- [Quoted text]:

--- Start ---

Flowers open according to the sun and never adjust themselves to Daylight Saving Time. Nor can sundials, which were mentioned in the Old Testament, be adjusted to Daylight Saving Time without a great deal more trouble than is needed to set clocks and watches. The principle of the sundial is simple. Most sundials are made of metal with a style or gnomon whose shadow falls on a marked dial in such a way as to indicate the time of the day. Since there must be sun in order to have shadows, sundials are of little use on cloudy days.
The water clock, or clepsydra, was invented by at least the second century B.C. as a means of measuring time. It was used by both the Egyptians and the Greeks. The sandglass and the hourglass, which may contain water or mercury instead of sand, work on the same principle as the water clock. Such a glass can be made in smaller sizes to measure shorter intervals of time than an hour, but of course does not indicate the time of day.
The mechanical clock probably was invented by the tenth century, perhaps earlier. It came into use in Europe during the thirteenth century. The early ones functioned chiefly by a system of weights and counterweights. Both clocks and watches are known as timepieces; a watch, however, is a timepiece to be carried on the person. It, like the clock, was invented in Europe, but not until several centuries later. Generally a clock has a mechanism by which it strikes the hours and sometimes lesser units of time on a bell or gong; a watch merely shows the time (periodically, they have been made to chime, strike the hour, or perform various services).

--- End ---

- [Exercise task 1]:
Output the passage on timekeeping word for word, starting at "The water clock, or" and ending at "time of day.".
- [Exercise task 2]:
Return, unchanged, only the lines of the records starting at the line that contains "line at (523, 502): solid -> dashed" and ending at the line that contains "line at (526, 1046): present -> none".
The passage on timekeeping and the records are two unrelated pieces of material.

- [Records]:
--- Start ---

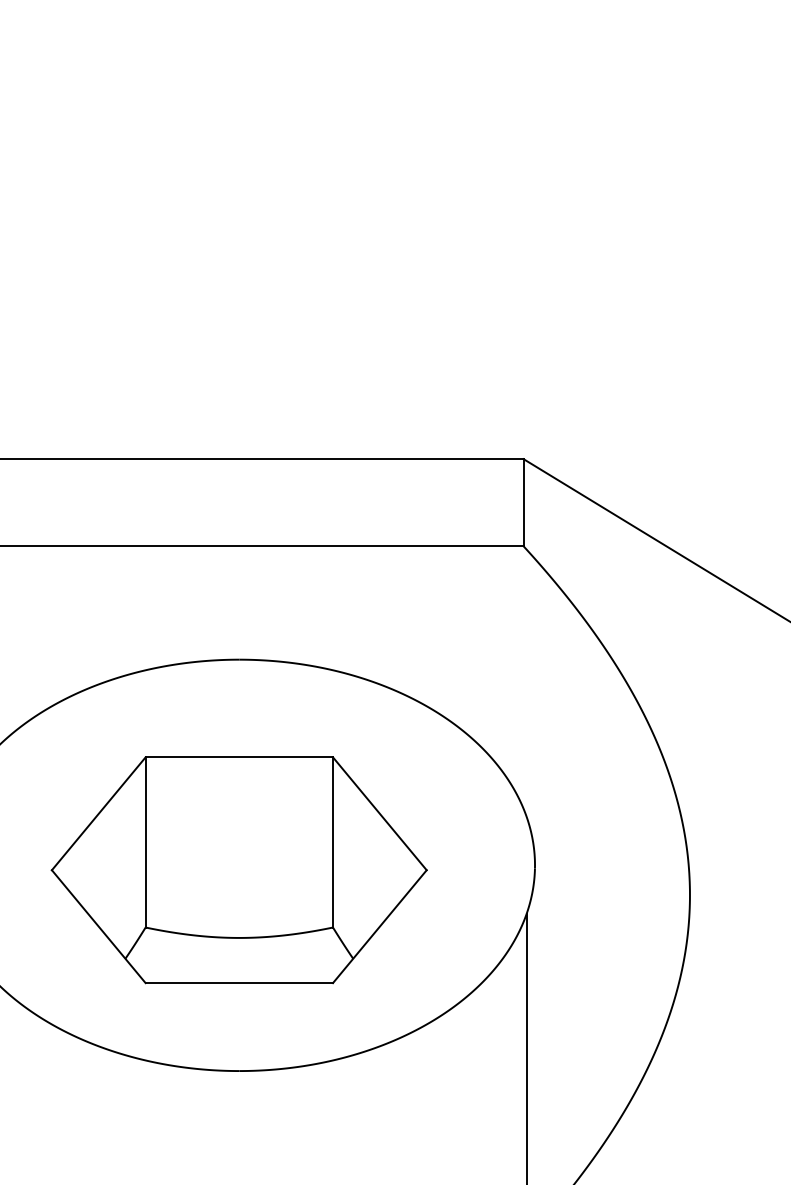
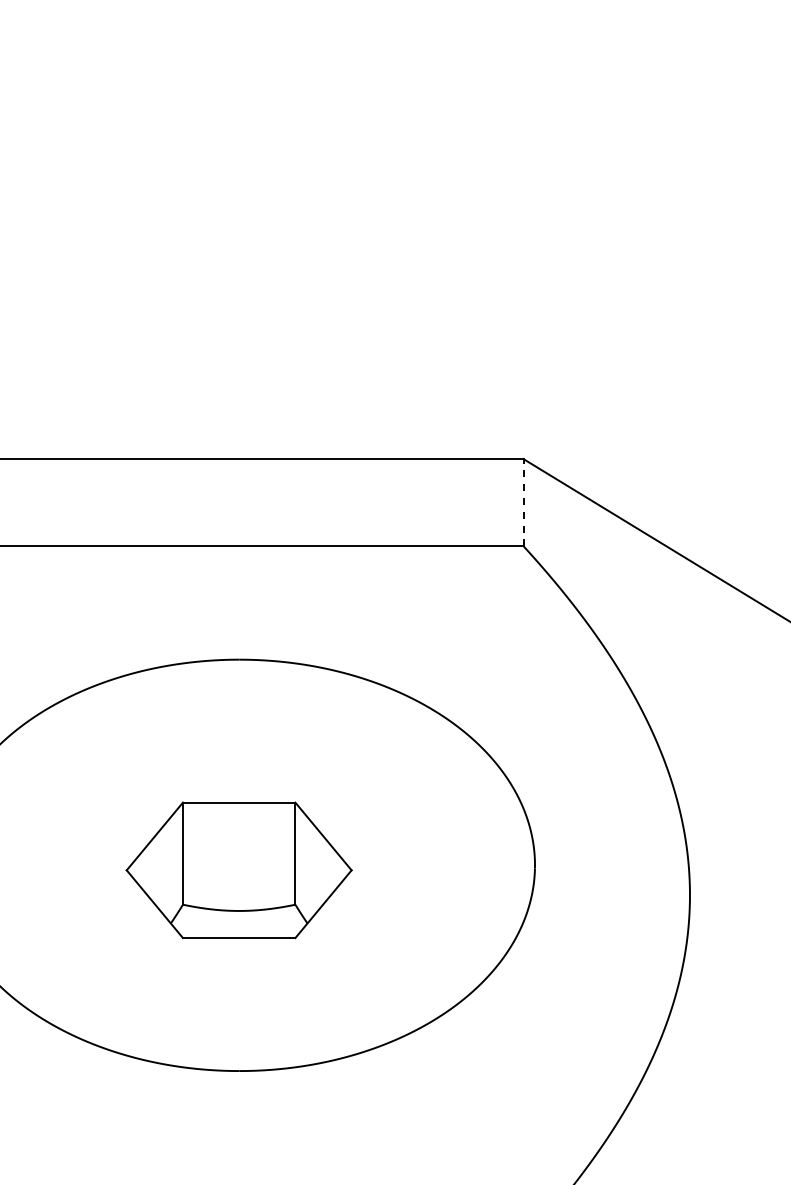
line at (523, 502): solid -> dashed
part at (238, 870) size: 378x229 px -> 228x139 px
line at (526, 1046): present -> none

--- End ---
--- Start ---

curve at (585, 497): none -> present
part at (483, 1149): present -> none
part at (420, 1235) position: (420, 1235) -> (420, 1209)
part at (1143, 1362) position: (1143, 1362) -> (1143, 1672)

--- End ---

- [Worked answer 1]:
The water clock, or clepsydra, was invented by at least the second century B.C. as a means of measuring time. It was used by both the Egyptians and the Greeks. The sandglass and the hourglass, which may contain water or mercury instead of sand, work on the same principle as the water clock. Such a glass can be made in smaller sizes to measure shorter intervals of time than an hour, but of course does not indicate the time of day.

- [Worked answer 2]:
line at (523, 502): solid -> dashed
part at (238, 870) size: 378x229 px -> 228x139 px
line at (526, 1046): present -> none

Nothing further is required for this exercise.